この日、パネリストとして登壇した川淵会長は、Jリーグ発足当初、整備が遅れていた国内のスタジアム環境について振り返りつつ、「どうしても23区内にサッカー場を、と25年間ずっと思ってきた。民間から話が出て心からうれしく思う」と構想を歓迎。「海外ではスタジアムそのものが商店街になっている例もたくさんある」と各国のスタジアム周辺の消費動向についても触れ、「VIPルームを作ることで災害時にも活用できる」と、具体的な要望も明かした。
川淵会長と現在、エンターテインメントとスポーツでタッグを組む新たなプロジェクトも計画しているという大手音楽プロモーター、ディスクガレージの中西建夫会長は「日本のスポーツ産業は海外に大きく差を付けられている。使う側に立って、どう運用し理想型をつくれるか。渋谷の街に(スタジアムが)できることで、今後いろいろなケースの試金石になる」と期待を寄せた。
サッカー元日本代表の福西崇史選手は「選手としてサポーターがたくさんいると力が出る」と、観客動員数が選手の「士気」にも影響すると選手からの視点からコメント。川淵会長も「良いスタジアムができたら多くの人が入る。観客動員数が全て」と語気を強め、アクセスの良さについて、プロジェクトリーダーで渋谷未来デザイン理事の金山淳吾さんも「渋谷、原宿、代々木公園、参宮橋と代々木公園周辺には4つの駅があり交通の便もいい」と構想の特長を挙げた。

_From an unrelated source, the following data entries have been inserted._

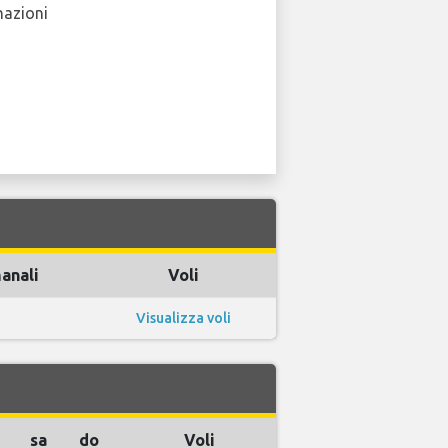
nazioni
manali
Voli
Visualizza voli
sa
do
Voli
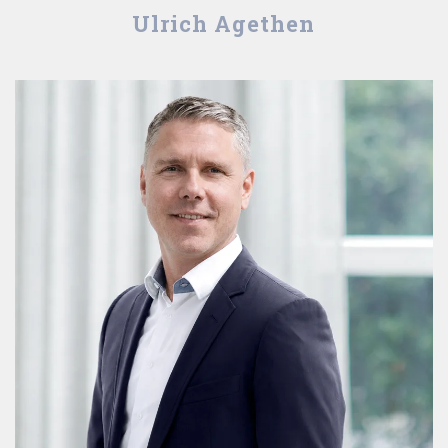
Ulrich Agethen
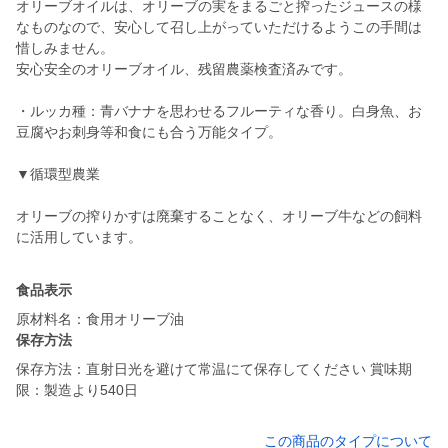
オリーブオイルは、オリーブの実をまるごと搾ったジュースの様
なものなので、安心して召し上がっていただけるようこの手間は
惜しみません。
安心安全のオリーブオイル、残留農薬検査済みです。
・ルッカ種：青バナナを思わせるフルーティな香り。白身魚、お
豆腐やお刺身等和食にも合う万能タイプ。
▼循環型農業
オリーブの搾りかすは廃棄することなく、オリーブ牛などの飼料
に活用しています。
食品表示
原材料名：食用オリーブ油
保存方法
保存方法：直射日光を避けて常温にて保存してください 賞味期
限：製造より540日
この商品のタイプについて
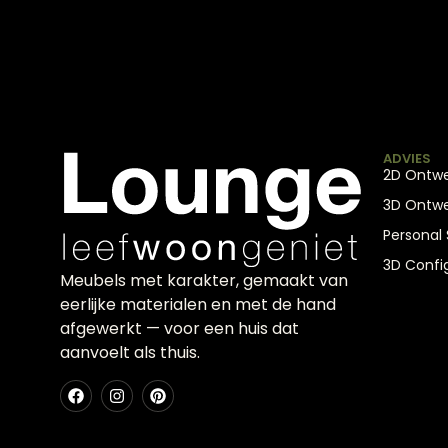
ADVIES
2D Ontw
3D Ontw
Personal
3D Confi
Meubels met karakter, gemaakt van
eerlijke materialen en met de hand
afgewerkt — voor een huis dat
aanvoelt als thuis.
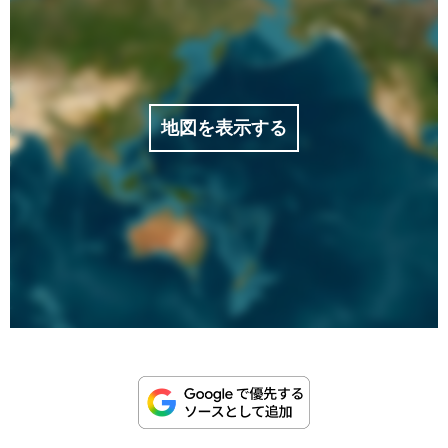
地図を表示する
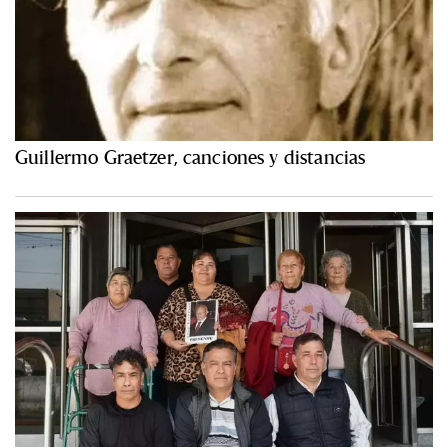
Guillermo Graetzer, canciones y distancias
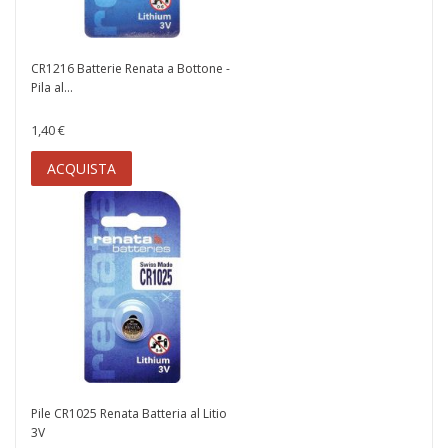
CR1216 Batterie Renata a Bottone -
Pila al...
1,40 €
ACQUISTA
Pile CR1025 Renata Batteria al Litio
3V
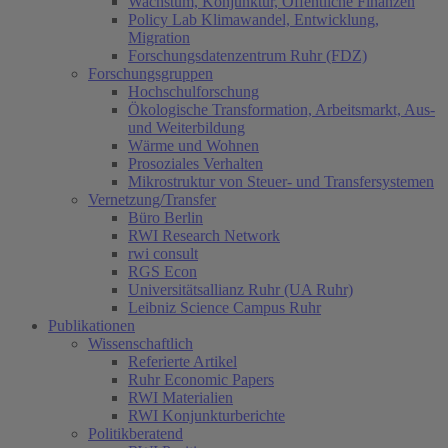
Wachstum, Konjunktur, Öffentliche Finanzen
Policy Lab Klimawandel, Entwicklung,
Migration
Forschungsdatenzentrum Ruhr (FDZ)
Forschungsgruppen
Hochschulforschung
Ökologische Transformation, Arbeitsmarkt, Aus-
und Weiterbildung
Wärme und Wohnen
Prosoziales Verhalten
Mikrostruktur von Steuer- und Transfersystemen
Vernetzung/Transfer
Büro Berlin
RWI Research Network
rwi consult
RGS Econ
Universitätsallianz Ruhr (UA Ruhr)
Leibniz Science Campus Ruhr
Publikationen
Wissenschaftlich
Referierte Artikel
Ruhr Economic Papers
RWI Materialien
RWI Konjunkturberichte
Politikberatend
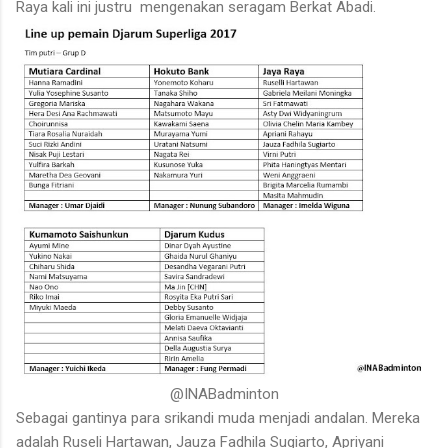
Raya kali ini justru
mengenakan seragam Berkat Abadi.
@INABadminton
Sebagai gantinya para srikandi muda menjadi andalan. Mereka
adalah Ruseli Hartawan, Jauza Fadhila Sugiarto, Apriyani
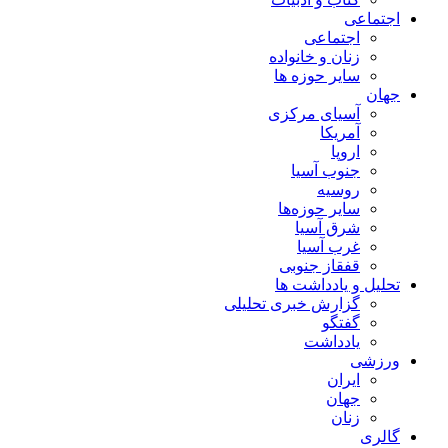
اجتماعی
اجتماعی
زنان و خانواده
سایر حوزه ها
جهان
آسیای مرکزی
آمریکا
اروپا
جنوب آسیا
روسیه
سایر حوزه‌ها
شرق آسیا
غرب آسیا
قفقاز جنوبی
تحلیل و یادداشت ها
گزارش خبری تحلیلی
گفتگو
یادداشت
ورزشی
ایران
جهان
زنان
گالری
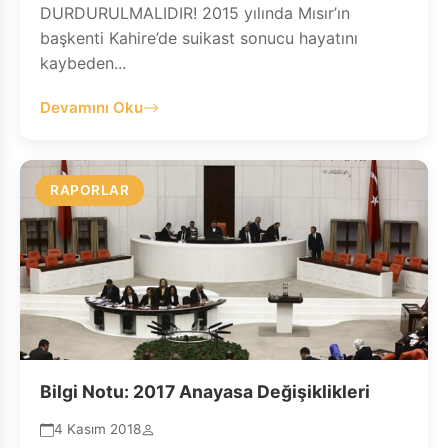
DURDURULMALIDIR! 2015 yılında Mısır’ın
başkenti Kahire’de suikast sonucu hayatını
kaybeden...
Devamını Oku
RAPORLAR
Bilgi Notu: 2017 Anayasa Değişiklikleri
4 Kasım 2018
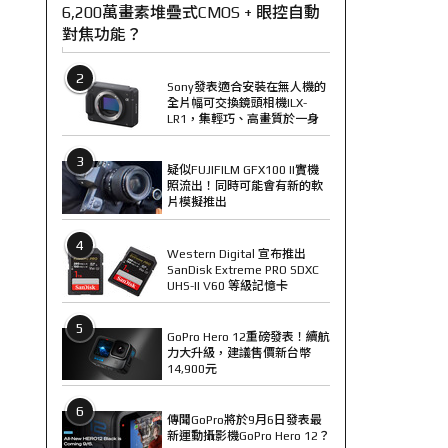
6,200萬畫素堆疊式CMOS + 眼控自動
對焦功能？
2
Sony發表適合安裝在無人機的
全片幅可交換鏡頭相機ILX-
LR1，集輕巧、高畫質於一身
3
疑似FUJIFILM GFX100 II實機
照流出！同時可能會有新的軟
片模擬推出
4
Western Digital 宣布推出
SanDisk Extreme PRO SDXC
UHS-II V60 等級記憶卡
5
GoPro Hero 12重磅發表！續航
力大升級，建議售價新台幣
14,900元
6
傳聞GoPro將於9月6日發表最
新運動攝影機GoPro Hero 12？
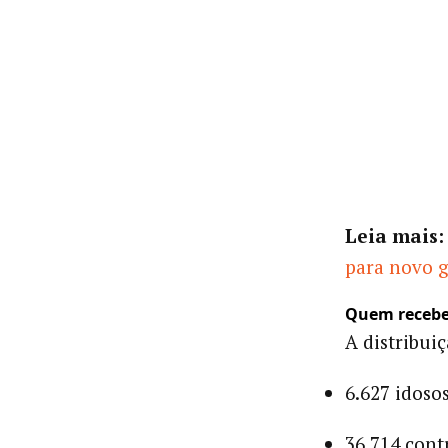
Leia mais:
para novo g
Quem recebe 
A distribuiç
6.627 idoso
36.714 cont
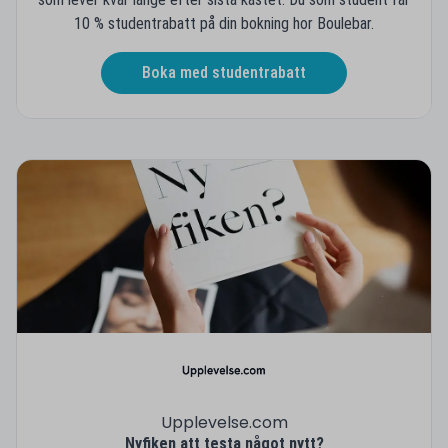
10 % studentrabatt på din bokning hor Boulebar.
Boka med studentrabatt
Upplevelse.com
Nyfiken att testa något nytt?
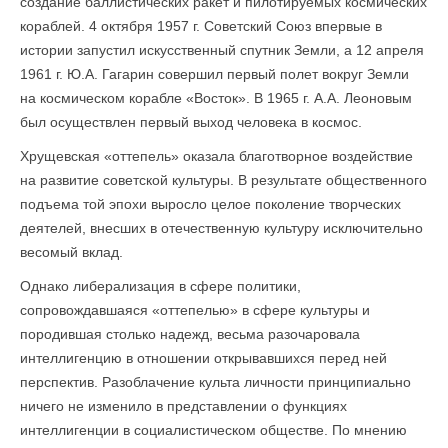
создание баллистических ракет и пилотируемых космических
кораблей. 4 октября 1957 г. Советский Союз впервые в
истории запустил искусственный спутник Земли, а 12 апреля
1961 г. Ю.А. Гагарин совершил первый полет вокруг Земли
на космическом корабле «Восток». В 1965 г. А.А. Леоновым
был осуществлен первый выход человека в космос.
Хрущевская «оттепель» оказала благотворное воздействие
на развитие советской культуры. В результате общественного
подъема той эпохи выросло целое поколение творческих
деятелей, внесших в отечественную культуру исключительно
весомый вклад.
Однако либерализация в сфере политики,
сопровождавшаяся «оттепелью» в сфере культуры и
породившая столько надежд, весьма разочаровала
интеллигенцию в отношении открывавшихся перед ней
перспектив. Разоблачение культа личности принципиально
ничего не изменило в представлении о функциях
интеллигенции в социалистическом обществе. По мнению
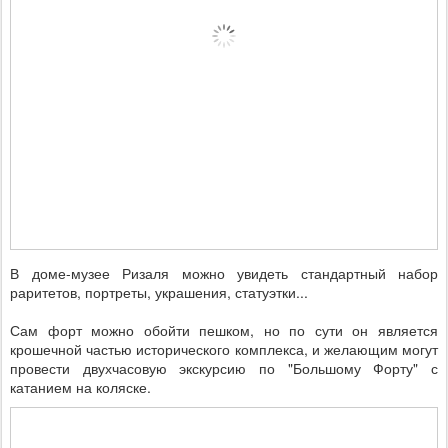
В доме-музее Ризаля можно увидеть стандартный набор
раритетов, портреты, украшения, статуэтки...
Сам форт можно обойти пешком, но по сути он является
крошечной частью исторического комплекса, и желающим могут
провести двухчасовую экскурсию по "Большому Форту" с
катанием на коляске.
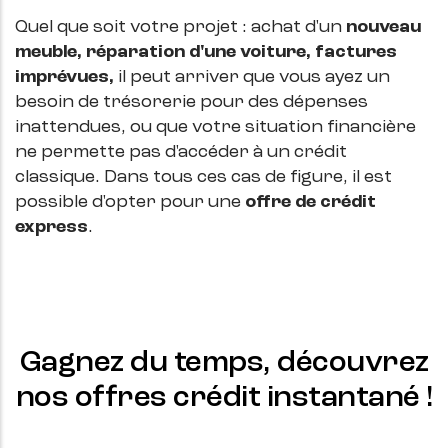
Quel que soit votre projet : achat d'un
nouveau
meuble, réparation d'une voiture, factures
imprévues,
il peut arriver que vous ayez un
besoin de trésorerie pour des dépenses
inattendues, ou que votre situation financière
ne permette pas d'accéder à un crédit
classique. Dans tous ces cas de figure, il est
possible d'opter pour une
offre de crédit
express
.
Gagnez du temps, découvrez
nos offres crédit instantané !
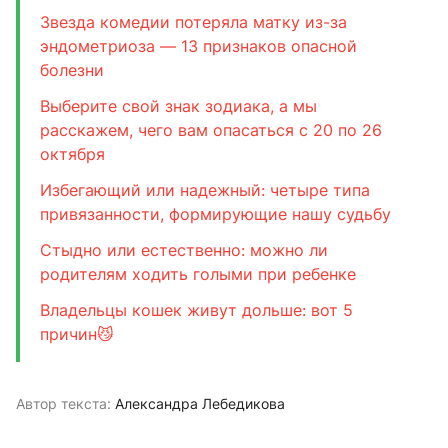
Звезда комедии потеряла матку из-за
эндометриоза — 13 признаков опасной
болезни
Выберите свой знак зодиака, а мы
расскажем, чего вам опасаться с 20 по 26
октября
Избегающий или надежный: четыре типа
привязанности, формирующие нашу судьбу
Стыдно или естественно: можно ли
родителям ходить голыми при ребенке
Владельцы кошек живут дольше: вот 5
причин😼
Автор текста:
Александра Лебедикова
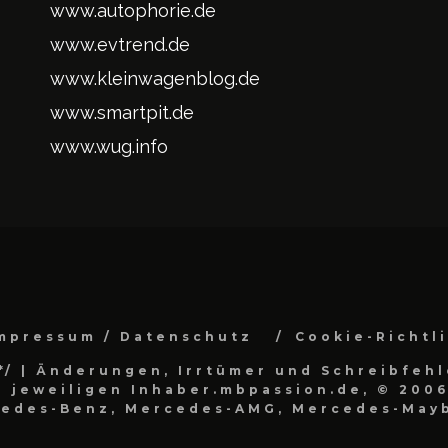
www.autophorie.de
www.evtrend.de
www.kleinwagenblog.de
www.smartpit.de
www.wug.info
mpressum / Datenschutz
Cookie-Richtl
*/
| Änderungen, Irrtümer und Schreibfehl
 jeweiligen Inhaber.mbpassion.de, © 2006
cedes-Benz, Mercedes-AMG, Mercedes-Mayb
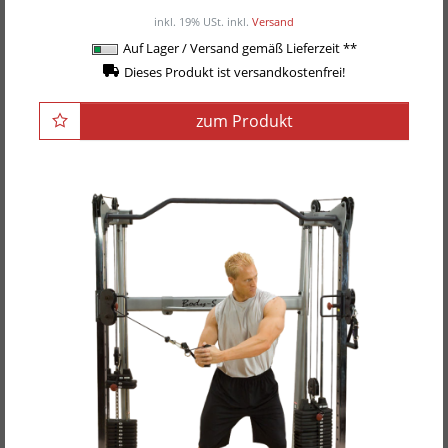
/ Stück
inkl. 19% USt.
inkl.
Versand
Auf Lager / Versand gemäß Lieferzeit **
Dieses Produkt ist versandkostenfrei!
zum Produkt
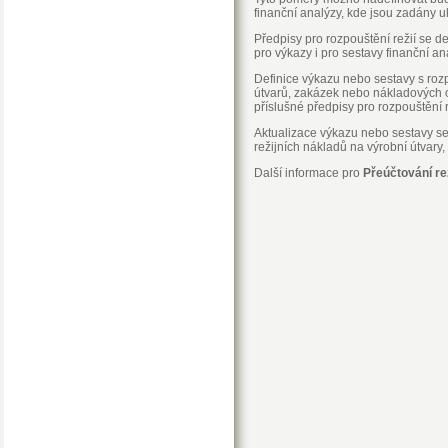
finanční analýzy, kde jsou zadány u
Předpisy pro rozpouštění režií se d
pro výkazy i pro sestavy finanční an
Definice výkazu nebo sestavy s rozp
útvarů, zakázek nebo nákladových o
příslušné předpisy pro rozpouštění r
Aktualizace výkazu nebo sestavy s
režijních nákladů na výrobní útvary
Další informace pro
Přeúčtování rež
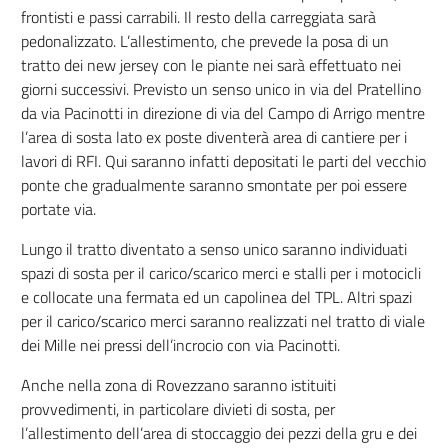
frontisti e passi carrabili. Il resto della carreggiata sarà
pedonalizzato. L’allestimento, che prevede la posa di un
tratto dei new jersey con le piante nei sarà effettuato nei
giorni successivi. Previsto un senso unico in via del Pratellino
da via Pacinotti in direzione di via del Campo di Arrigo mentre
l’area di sosta lato ex poste diventerà area di cantiere per i
lavori di RFI. Qui saranno infatti depositati le parti del vecchio
ponte che gradualmente saranno smontate per poi essere
portate via.
Lungo il tratto diventato a senso unico saranno individuati
spazi di sosta per il carico/scarico merci e stalli per i motocicli
e collocate una fermata ed un capolinea del TPL. Altri spazi
per il carico/scarico merci saranno realizzati nel tratto di viale
dei Mille nei pressi dell’incrocio con via Pacinotti.
Anche nella zona di Rovezzano saranno istituiti
provvedimenti, in particolare divieti di sosta, per
l’allestimento dell’area di stoccaggio dei pezzi della gru e dei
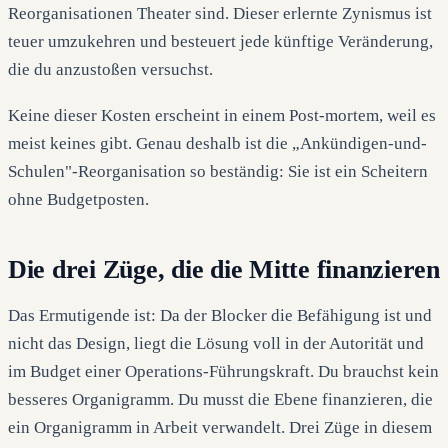
Reorganisationen Theater sind. Dieser erlernte Zynismus ist
teuer umzukehren und besteuert jede künftige Veränderung,
die du anzustoßen versuchst.
Keine dieser Kosten erscheint in einem Post-mortem, weil es
meist keines gibt. Genau deshalb ist die „Ankündigen-und-
Schulen"-Reorganisation so beständig: Sie ist ein Scheitern
ohne Budgetposten.
Die drei Züge, die die Mitte finanzieren
Das Ermutigende ist: Da der Blocker die Befähigung ist und
nicht das Design, liegt die Lösung voll in der Autorität und
im Budget einer Operations-Führungskraft. Du brauchst kein
besseres Organigramm. Du musst die Ebene finanzieren, die
ein Organigramm in Arbeit verwandelt. Drei Züge in diesem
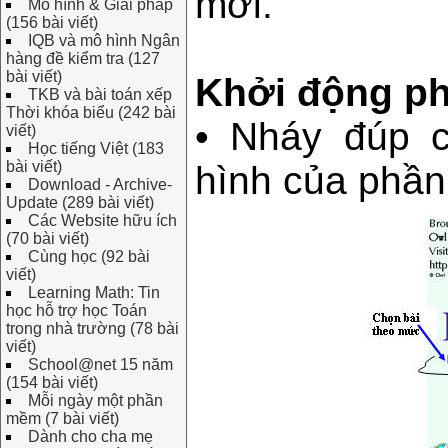
mới.
Mô hình & Giải pháp
(156 bài viết)
IQB và mô hình Ngân
hàng đề kiểm tra (127
bài viết)
Khởi động p
TKB và bài toán xếp
Thời khóa biểu (242 bài
• Nháy đúp c
viết)
Học tiếng Việt (183
bài viết)
hình của phần
Download - Archive-
Update (289 bài viết)
Các Website hữu ích
(70 bài viết)
Cùng học (92 bài
viết)
Learning Math: Tin
học hỗ trợ học Toán
trong nhà trường (78 bài
viết)
School@net 15 năm
(154 bài viết)
Mỗi ngày một phần
mềm (7 bài viết)
Dành cho cha mẹ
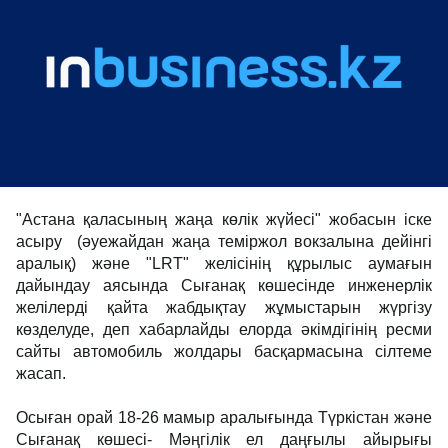
"Астана қаласының жаңа көлік жүйесі" жобасын іске
асыру (әуежайдан жаңа теміржол вокзалына дейінгі
аралық) және "LRT" желісінің құрылыс аумағын
дайындау аясында Сығанақ көшесінде инженерлік
желілерді қайта жабдықтау жұмыстарын жүргізу
көзделуде, деп хабарлайды елорда әкімдігінің ресми
сайты автомобиль жолдары басқармасына сілтеме
жасап.
Осыған орай 18-26 мамыр аралығында Түркістан және
Сығанақ көшесі- Мәңгілік ел даңғылы айырығы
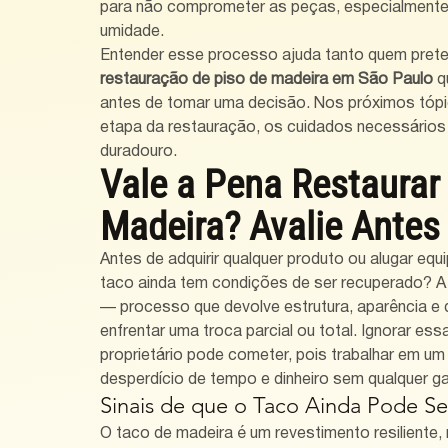
para não comprometer as peças, especialmente 
umidade.
Entender esse processo ajuda tanto quem prete
restauração de piso de madeira em São Paulo
 q
antes de tomar uma decisão. Nos próximos tópi
etapa da restauração, os cuidados necessários e
duradouro.
Vale a Pena Restaurar
Madeira? Avalie Ante
Antes de adquirir qualquer produto ou alugar equ
taco ainda tem condições de ser recuperado? A r
— processo que devolve estrutura, aparência e 
enfrentar uma troca parcial ou total. Ignorar essa
proprietário pode cometer, pois trabalhar em um
desperdício de tempo e dinheiro sem qualquer gar
Sinais de que o Taco Ainda Pode Se
O taco de madeira é um revestimento resiliente, 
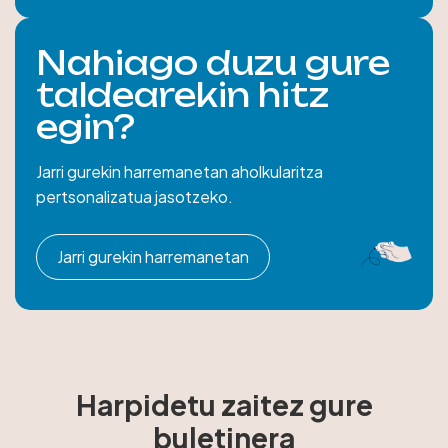
Nahiago duzu gure
taldearekin hitz
egin?
Jarri gurekin harremanetan aholkularitza
pertsonalizatua jasotzeko.
Jarri gurekin harremanetan
Harpidetu zaitez gure
buletinera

「今の子どもに夢がないのは当たり前。大人が夢を見せれば夢は見られる」と、教育の観点からスタジアム構想を評価したのは、「ビリギャル」などの著書でも知られる、学習塾「坪田塾」塾長の坪田信貴さん。「ジョン・F・ケネディは根拠のないところから月面着陸を実現させた」と、夢のある計画が「渋谷を憧れが生まれるまちにする」と力説。
渋谷未来デザインの一員として「フューチャーデザイナー」も務めるロフトワーク(道玄坂1)の林千晶代表取締役は「1年前に代々木公園にこども園ができた。先生の一人から、代々木公園に来る大道芸人やビジネスマンもみんなで『先生』になれば良いという話を聞いた」というエピソードに触れ、「みんなが関われるものに。都民みんなが経営者に」と、市民が主体になりつくり上げていく構想を提案した。
この日公開されたスタジアムのイメージ画像は、東京都が政策の推進や政策形成などに新たな発想を取り入れるため新進気鋭の若手と意見交換を行う「東京未来ビジョン懇談会」にも参加する建築家・田根剛さんが手掛けた。金山さんによると、今後、年内と年明けにもディスカッションを予定し、2020年東京オリンピック・パラリンピック終了後、2030年までに民間発のスタジアム構想実現を目指す。